- NZD/USD hits fresh 20-month highs above 0.69, then recedes.
- US dollar comeback and RBNZ comments weigh on the kiwi.
- US data and Fed Powell’s speech in focus.
NZD/USD has stalled its 50-pips retreat from 20-month highs of 0.6915 reached in early Asia, as the buyers are offered some reprieve at the 50-hourly moving average (HMA) of 0.6859.
The spot came under pressure after the US dollar picked up ground across the board, as the rising coronavirus cases offset the vaccine optimism.

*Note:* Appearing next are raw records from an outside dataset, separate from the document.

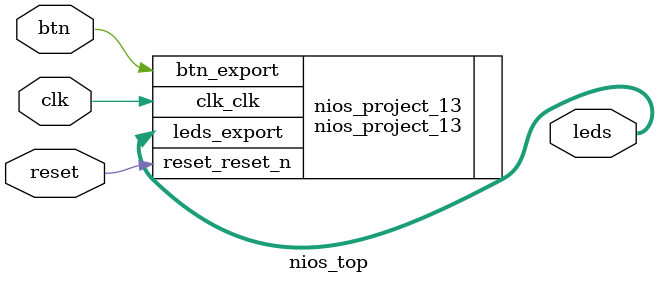
<source format=v>
module nios_top(clk, reset, btn, leds);

input clk;
input reset;
input btn;
output [3:0] leds;

nios_project_13 nios_project_13 (
		.clk_clk(clk),       //   clk.clk
		.reset_reset_n(reset), // reset.reset_n
		.btn_export(btn),    //   btn.export
		.leds_export(leds)    //  leds.export
	);
	
endmodule
</source>
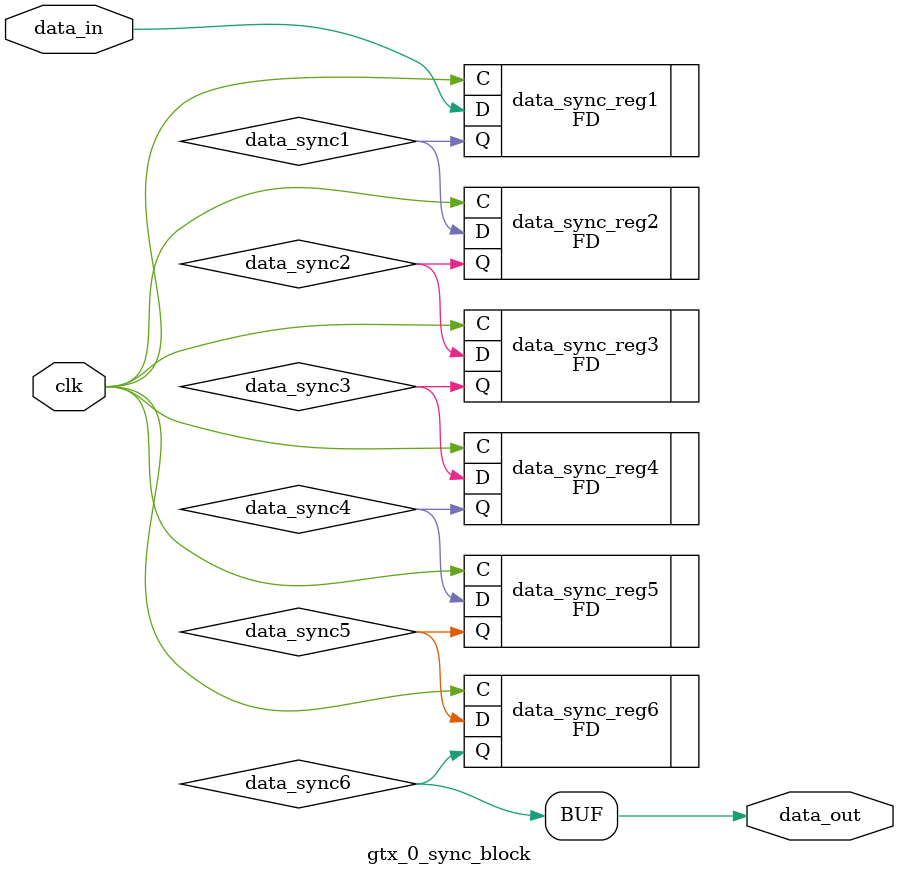
<source format=v>




`timescale 1ps / 1ps

//(* dont_touch = "yes" *)
module gtx_0_sync_block #(
  parameter INITIALISE = 6'b000000
)
(
  input        clk,              // clock to be sync'ed to
  input        data_in,          // Data to be 'synced'
  output       data_out          // synced data
);

  // Internal Signals
  wire data_sync1;
  wire data_sync2;
  wire data_sync3;
  wire data_sync4;
  wire data_sync5;
  wire data_sync6;


  (* shreg_extract = "no", ASYNC_REG = "TRUE" *)
  FD #(
    .INIT (INITIALISE[0])
  ) data_sync_reg1 (
    .C  (clk),
    .D  (data_in),
    .Q  (data_sync1)
  );


  (* shreg_extract = "no", ASYNC_REG = "TRUE" *)
  FD #(
   .INIT (INITIALISE[1])
  ) data_sync_reg2 (
  .C  (clk),
  .D  (data_sync1),
  .Q  (data_sync2)
  );


  (* shreg_extract = "no", ASYNC_REG = "TRUE" *)
  FD #(
   .INIT (INITIALISE[2])
  ) data_sync_reg3 (
  .C  (clk),
  .D  (data_sync2),
  .Q  (data_sync3)
  );

  (* shreg_extract = "no", ASYNC_REG = "TRUE" *)
  FD #(
   .INIT (INITIALISE[3])
  ) data_sync_reg4 (
  .C  (clk),
  .D  (data_sync3),
  .Q  (data_sync4)
  );

  (* shreg_extract = "no", ASYNC_REG = "TRUE" *)
  FD #(
   .INIT (INITIALISE[4])
  ) data_sync_reg5 (
  .C  (clk),
  .D  (data_sync4),
  .Q  (data_sync5)
  );

  (* shreg_extract = "no", ASYNC_REG = "TRUE" *)
  FD #(
   .INIT (INITIALISE[5])
  ) data_sync_reg6 (
  .C  (clk),
  .D  (data_sync5),
  .Q  (data_sync6)
  );
  assign data_out = data_sync6;



endmodule

</source>
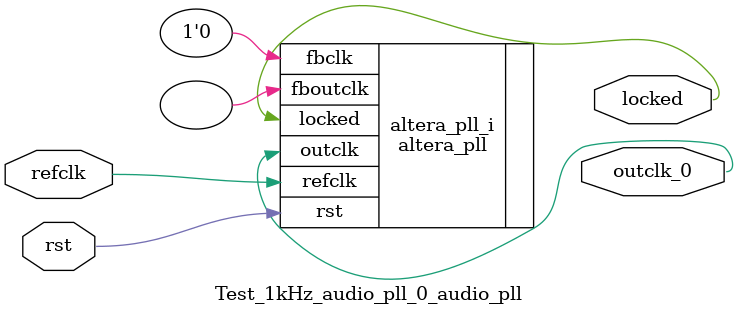
<source format=v>
`timescale 1ns/10ps
module  Test_1kHz_audio_pll_0_audio_pll(

	// interface 'refclk'
	input wire refclk,

	// interface 'reset'
	input wire rst,

	// interface 'outclk0'
	output wire outclk_0,

	// interface 'locked'
	output wire locked
);

	altera_pll #(
		.fractional_vco_multiplier("false"),
		.reference_clock_frequency("50.0 MHz"),
		.operation_mode("direct"),
		.number_of_clocks(1),
		.output_clock_frequency0("12.288135 MHz"),
		.phase_shift0("0 ps"),
		.duty_cycle0(50),
		.output_clock_frequency1("0 MHz"),
		.phase_shift1("0 ps"),
		.duty_cycle1(50),
		.output_clock_frequency2("0 MHz"),
		.phase_shift2("0 ps"),
		.duty_cycle2(50),
		.output_clock_frequency3("0 MHz"),
		.phase_shift3("0 ps"),
		.duty_cycle3(50),
		.output_clock_frequency4("0 MHz"),
		.phase_shift4("0 ps"),
		.duty_cycle4(50),
		.output_clock_frequency5("0 MHz"),
		.phase_shift5("0 ps"),
		.duty_cycle5(50),
		.output_clock_frequency6("0 MHz"),
		.phase_shift6("0 ps"),
		.duty_cycle6(50),
		.output_clock_frequency7("0 MHz"),
		.phase_shift7("0 ps"),
		.duty_cycle7(50),
		.output_clock_frequency8("0 MHz"),
		.phase_shift8("0 ps"),
		.duty_cycle8(50),
		.output_clock_frequency9("0 MHz"),
		.phase_shift9("0 ps"),
		.duty_cycle9(50),
		.output_clock_frequency10("0 MHz"),
		.phase_shift10("0 ps"),
		.duty_cycle10(50),
		.output_clock_frequency11("0 MHz"),
		.phase_shift11("0 ps"),
		.duty_cycle11(50),
		.output_clock_frequency12("0 MHz"),
		.phase_shift12("0 ps"),
		.duty_cycle12(50),
		.output_clock_frequency13("0 MHz"),
		.phase_shift13("0 ps"),
		.duty_cycle13(50),
		.output_clock_frequency14("0 MHz"),
		.phase_shift14("0 ps"),
		.duty_cycle14(50),
		.output_clock_frequency15("0 MHz"),
		.phase_shift15("0 ps"),
		.duty_cycle15(50),
		.output_clock_frequency16("0 MHz"),
		.phase_shift16("0 ps"),
		.duty_cycle16(50),
		.output_clock_frequency17("0 MHz"),
		.phase_shift17("0 ps"),
		.duty_cycle17(50),
		.pll_type("General"),
		.pll_subtype("General")
	) altera_pll_i (
		.rst	(rst),
		.outclk	({outclk_0}),
		.locked	(locked),
		.fboutclk	( ),
		.fbclk	(1'b0),
		.refclk	(refclk)
	);
endmodule


</source>
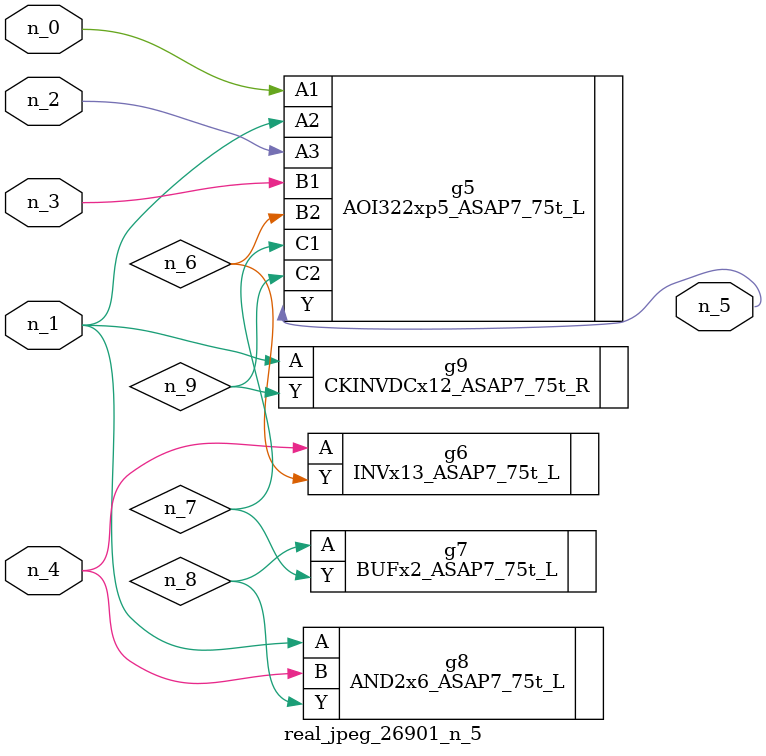
<source format=v>
module real_jpeg_26901_n_5 (n_4, n_0, n_1, n_2, n_3, n_5);

input n_4;
input n_0;
input n_1;
input n_2;
input n_3;

output n_5;

wire n_8;
wire n_6;
wire n_7;
wire n_9;

AOI322xp5_ASAP7_75t_L g5 ( 
.A1(n_0),
.A2(n_1),
.A3(n_2),
.B1(n_3),
.B2(n_6),
.C1(n_7),
.C2(n_9),
.Y(n_5)
);

AND2x6_ASAP7_75t_L g8 ( 
.A(n_1),
.B(n_4),
.Y(n_8)
);

CKINVDCx12_ASAP7_75t_R g9 ( 
.A(n_1),
.Y(n_9)
);

INVx13_ASAP7_75t_L g6 ( 
.A(n_4),
.Y(n_6)
);

BUFx2_ASAP7_75t_L g7 ( 
.A(n_8),
.Y(n_7)
);


endmodule
</source>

Meanwhile, the latest comments from the RBNZ Chief Economist Yuong Ha kept hopes alive for negative interest next year and weighed further on the Antipodean.
A test of the horizontal 21-HMA at 0.6880 cannot be ruled out in the immediate term, as the hourly Relative Strength Index (RSI) has ticked higher and challenges the midline, looking to recapture the bullish zone.
Further up, the 0.6900 level will get tested. The bulls would then target multi-month tops of 0.6915.
Should the 50-HMA support give way, strong support at 0.6835 could be put to test, which is the confluence of the rising trendline support and upward sloping 100-HMA.
The next relevant downside target is seen at 0.6809, the November 11 low.